┏━━

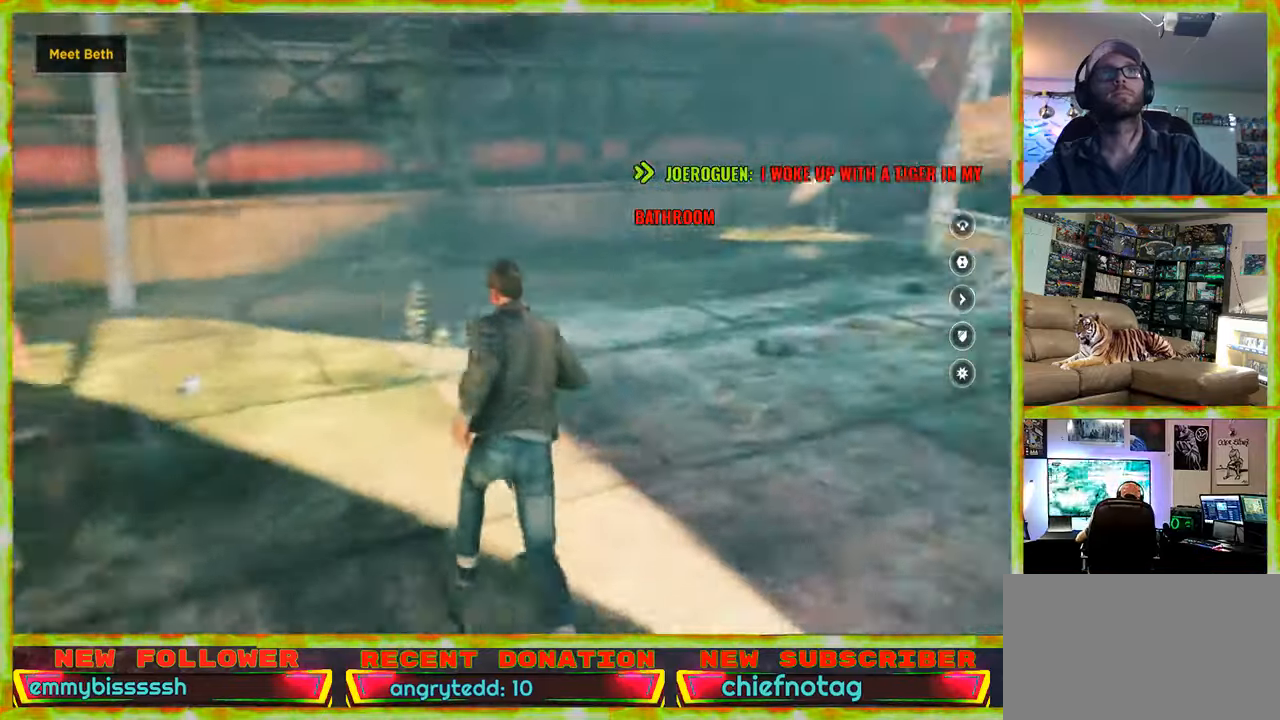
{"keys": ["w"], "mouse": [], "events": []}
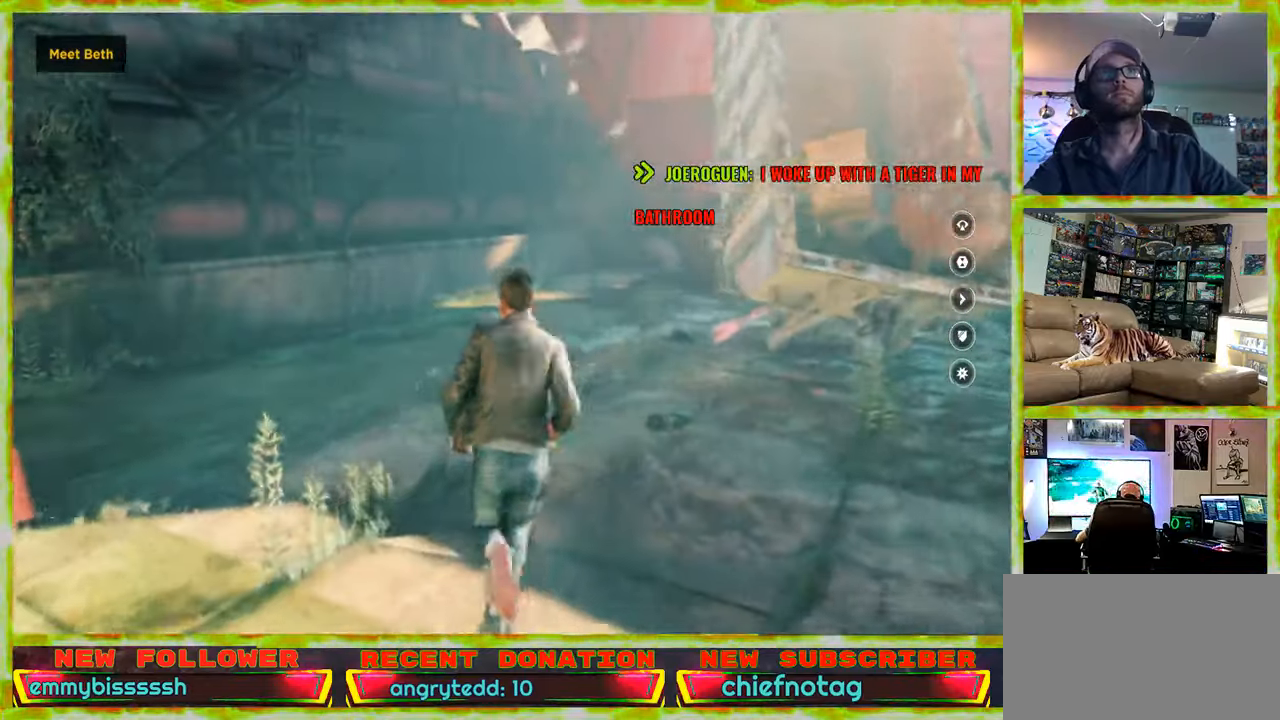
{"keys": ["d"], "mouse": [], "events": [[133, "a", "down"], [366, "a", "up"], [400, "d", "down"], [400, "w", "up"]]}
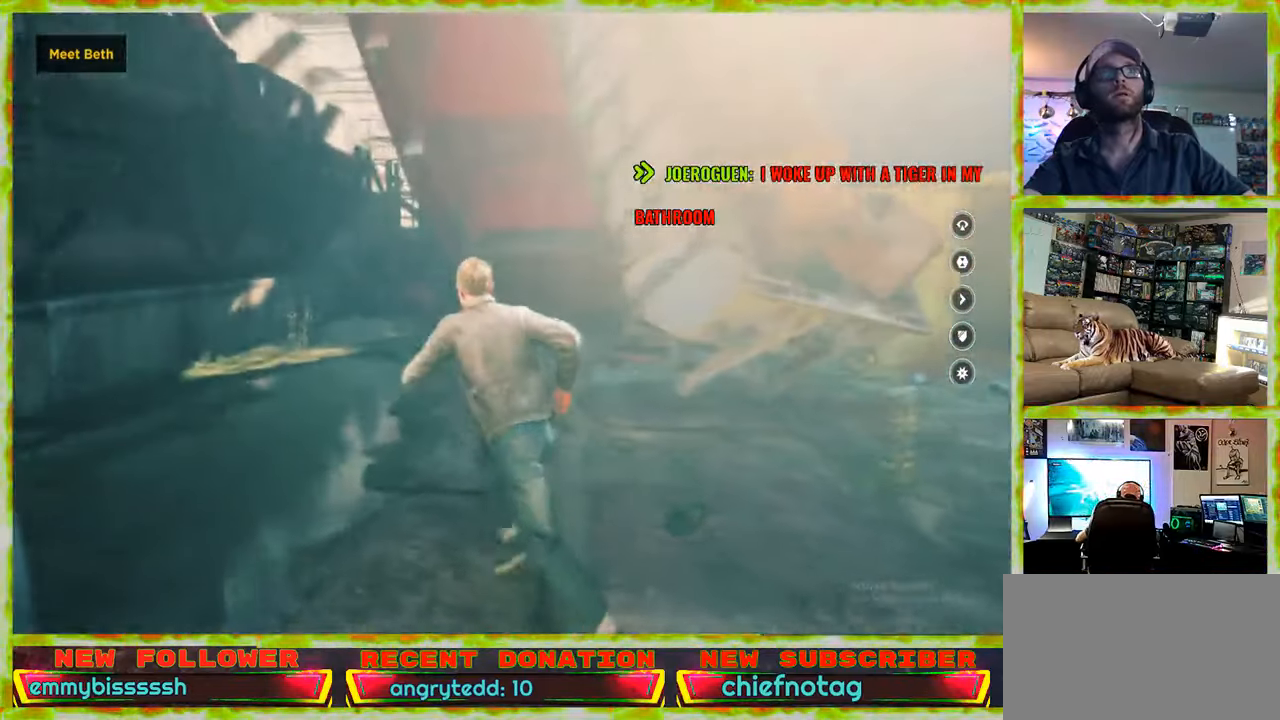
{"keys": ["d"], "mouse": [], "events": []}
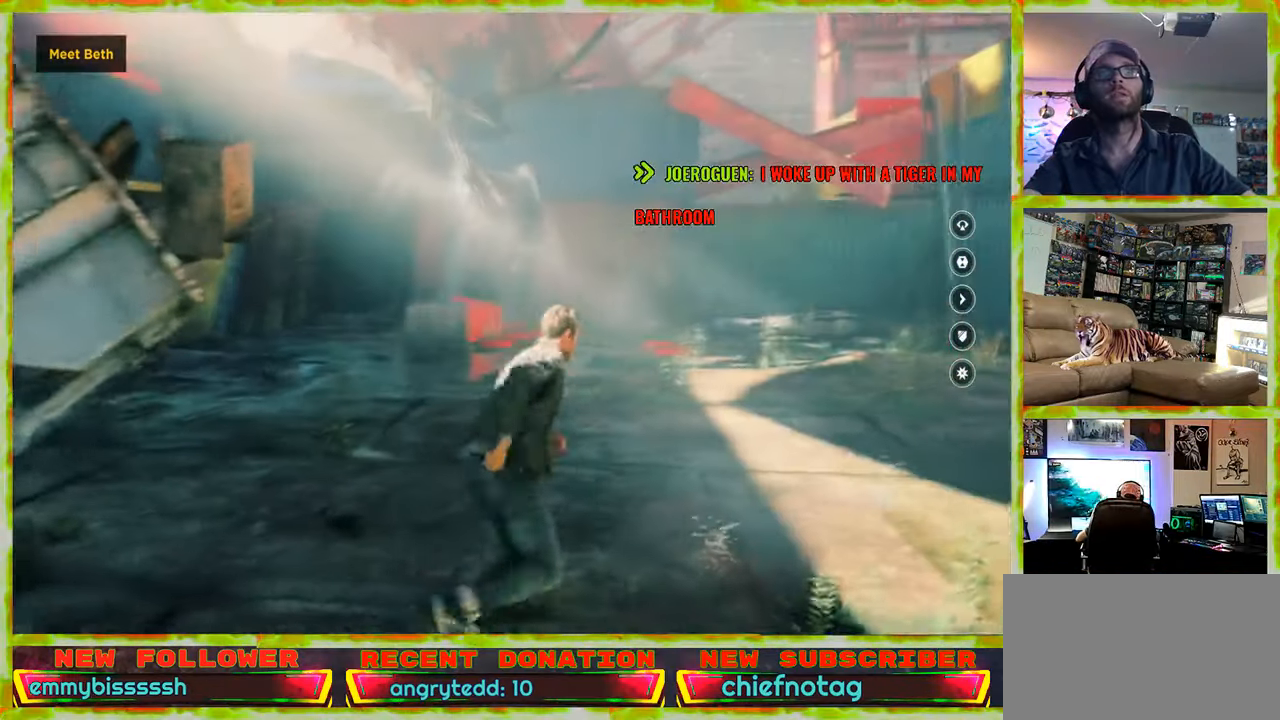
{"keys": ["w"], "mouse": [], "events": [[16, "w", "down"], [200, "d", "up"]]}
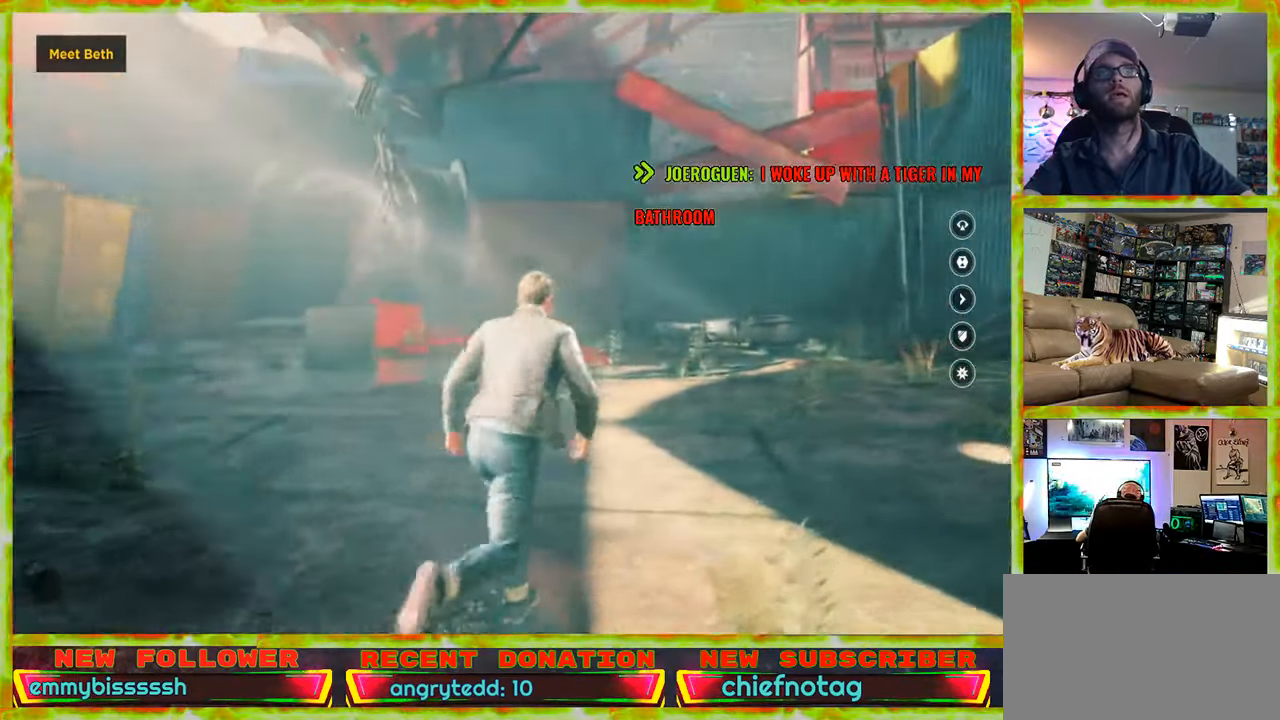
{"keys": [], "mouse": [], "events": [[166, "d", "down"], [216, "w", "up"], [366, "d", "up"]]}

┗━━

● WHAT TO DO
A single figure is the whole answer: the number of lines in the listing that contain the word "down".

● OUTPUT FOR THIS TASK
3